Code Pretraining Improves Entity Tracking Abilities of LLMs

The paper "Code Pretraining Improves Entity Tracking Abilities of LLMs" investigates the impact of code pretraining on the entity tracking capabilities of LLMs. The authors, Najoung Kim, Sebastian Schuster, and Shubham Toshniwal, conduct a series of experiments to validate the hypothesis that training LLMs on structured data, such as code, enhances their ability to track discourse entities within natural language texts.

Key Findings

  1. Entity Tracking in LLMs: The primary focus of this paper is the entity tracking ability of LLMs, an essential component for understanding long-context narratives and operations such as planning. The authors explore this capability through a specialized task involving dynamic state changes in a text-based scenario.
  2. Experimental Design: The authors design a series of experiments comparing base LLMs with versions of those models trained on additional code data. They also investigate the effects of math training and alignment tuning to assess whether other forms of structured data impact entity tracking.
  3. Structured Data Impact: The results clearly indicate that code pretraining significantly enhances the entity tracking abilities of LLMs, outclassing the performance of base models across various sizes and model families. This suggests that the structured procedural aspects of code provide a robust training signal related to state tracking.
  4. Math Training and Alignment Tuning: Unlike code, additional math training does not consistently enhance the model's ability to track entities. Similarly, alignment tuning benefits base models more than those pretrained on code, illustrating the nuanced effects of different training regimens.
  5. Implications for LLMs: The findings support the view that pretraining on large volumes of code not only benefits tasks like code generation but also improves the general reasoning and contextual tracking abilities of LLMs.

Methodological Details

  • Model Selection:

The paper involves a range of open-source LLMs where the pretraining processes have been documented. This transparency allows for reliable comparisons between minimally altered model pairs, ensuring the validity of the reported effects of code and math pretraining.

  • Evaluation Setup:

A "boxes task" is used to evaluate entity tracking, where LLMs report the contents of boxes after a series of operations manipulate those contents. This structured task is particularly well-suited to gauging state-tracking efficacy.

  • Quantitative Metrics:

The models' performances are reported against a strong random baseline, and accuracy is detailed according to the number of operations affecting entity states, highlighting the models' capacity to handle dynamic changes.
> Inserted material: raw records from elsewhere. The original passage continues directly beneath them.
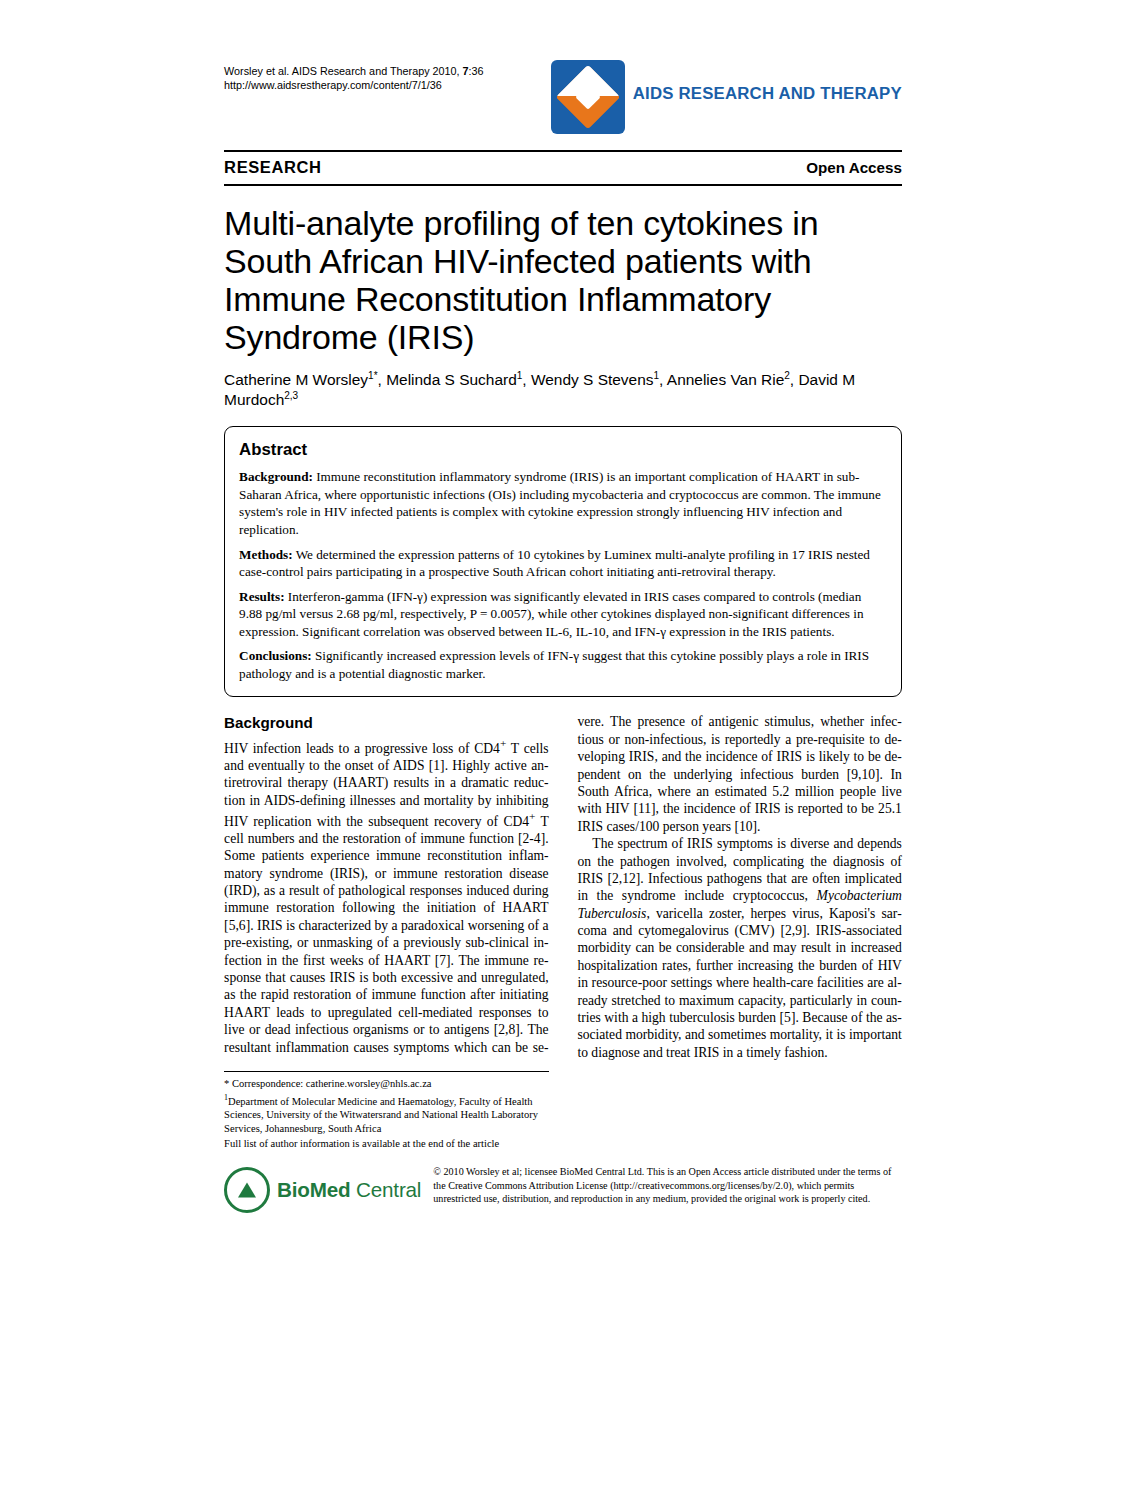Worsley et al. AIDS Research and Therapy 2010, 7:36
http://www.aidsrestherapy.com/content/7/1/36
AIDS RESEARCH AND THERAPY
RESEARCH
Open Access
Multi-analyte profiling of ten cytokines in South African HIV-infected patients with Immune Reconstitution Inflammatory Syndrome (IRIS)
Catherine M Worsley1*, Melinda S Suchard1, Wendy S Stevens1, Annelies Van Rie2, David M Murdoch2,3
Abstract
Background: Immune reconstitution inflammatory syndrome (IRIS) is an important complication of HAART in sub-Saharan Africa, where opportunistic infections (OIs) including mycobacteria and cryptococcus are common. The immune system's role in HIV infected patients is complex with cytokine expression strongly influencing HIV infection and replication.
Methods: We determined the expression patterns of 10 cytokines by Luminex multi-analyte profiling in 17 IRIS nested case-control pairs participating in a prospective South African cohort initiating anti-retroviral therapy.
Results: Interferon-gamma (IFN-γ) expression was significantly elevated in IRIS cases compared to controls (median 9.88 pg/ml versus 2.68 pg/ml, respectively, P = 0.0057), while other cytokines displayed non-significant differences in expression. Significant correlation was observed between IL-6, IL-10, and IFN-γ expression in the IRIS patients.
Conclusions: Significantly increased expression levels of IFN-γ suggest that this cytokine possibly plays a role in IRIS pathology and is a potential diagnostic marker.
Background
HIV infection leads to a progressive loss of CD4+ T cells and eventually to the onset of AIDS [1]. Highly active antiretroviral therapy (HAART) results in a dramatic reduction in AIDS-defining illnesses and mortality by inhibiting HIV replication with the subsequent recovery of CD4+ T cell numbers and the restoration of immune function [2-4]. Some patients experience immune reconstitution inflammatory syndrome (IRIS), or immune restoration disease (IRD), as a result of pathological responses induced during immune restoration following the initiation of HAART [5,6]. IRIS is characterized by a paradoxical worsening of a pre-existing, or unmasking of a previously sub-clinical infection in the first weeks of HAART [7]. The immune response that causes IRIS is both excessive and unregulated, as the rapid restoration of immune function after initiating HAART leads to upregulated cell-mediated responses to live or dead infectious organisms or to antigens [2,8]. The resultant inflammation causes symptoms which can be severe. The presence of antigenic stimulus, whether infectious or non-infectious, is reportedly a pre-requisite to developing IRIS, and the incidence of IRIS is likely to be dependent on the underlying infectious burden [9,10]. In South Africa, where an estimated 5.2 million people live with HIV [11], the incidence of IRIS is reported to be 25.1 IRIS cases/100 person years [10].
The spectrum of IRIS symptoms is diverse and depends on the pathogen involved, complicating the diagnosis of IRIS [2,12]. Infectious pathogens that are often implicated in the syndrome include cryptococcus, Mycobacterium Tuberculosis, varicella zoster, herpes virus, Kaposi's sarcoma and cytomegalovirus (CMV) [2,9]. IRIS-associated morbidity can be considerable and may result in increased hospitalization rates, further increasing the burden of HIV in resource-poor settings where health-care facilities are already stretched to maximum capacity, particularly in countries with a high tuberculosis burden [5]. Because of the associated morbidity, and sometimes mortality, it is important to diagnose and treat IRIS in a timely fashion.
* Correspondence: catherine.worsley@nhls.ac.za
1Department of Molecular Medicine and Haematology, Faculty of Health Sciences, University of the Witwatersrand and National Health Laboratory Services, Johannesburg, South Africa
Full list of author information is available at the end of the article
BioMed Central
© 2010 Worsley et al; licensee BioMed Central Ltd. This is an Open Access article distributed under the terms of the Creative Commons Attribution License (http://creativecommons.org/licenses/by/2.0), which permits unrestricted use, distribution, and reproduction in any medium, provided the original work is properly cited.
Implications and Future Directions

The empirical evidence from this paper underscores the utility of including structured data like code in pretraining datasets for strengthening entity tracking and reasoning tasks. It implies that integrating structured procedural knowledge may be vital for developing more sophisticated and capable AI systems, enhancing their application in complex real-world scenarios.

For future research, the paper opens avenues to explore precisely how structured data influences learning mechanisms within models, potentially leading to the deliberate design of datasets that cater to specific cognitive tasks such as entity tracking. Further investigations may also address the confounding effects identified, such as the scale of training data and variations in fine-tuning methods, to refine and expand upon these findings.

Overall, this research contributes significant insights into the nuanced effects of dataset composition on model capabilities, suggesting a path toward more efficient and effective LLM training strategies.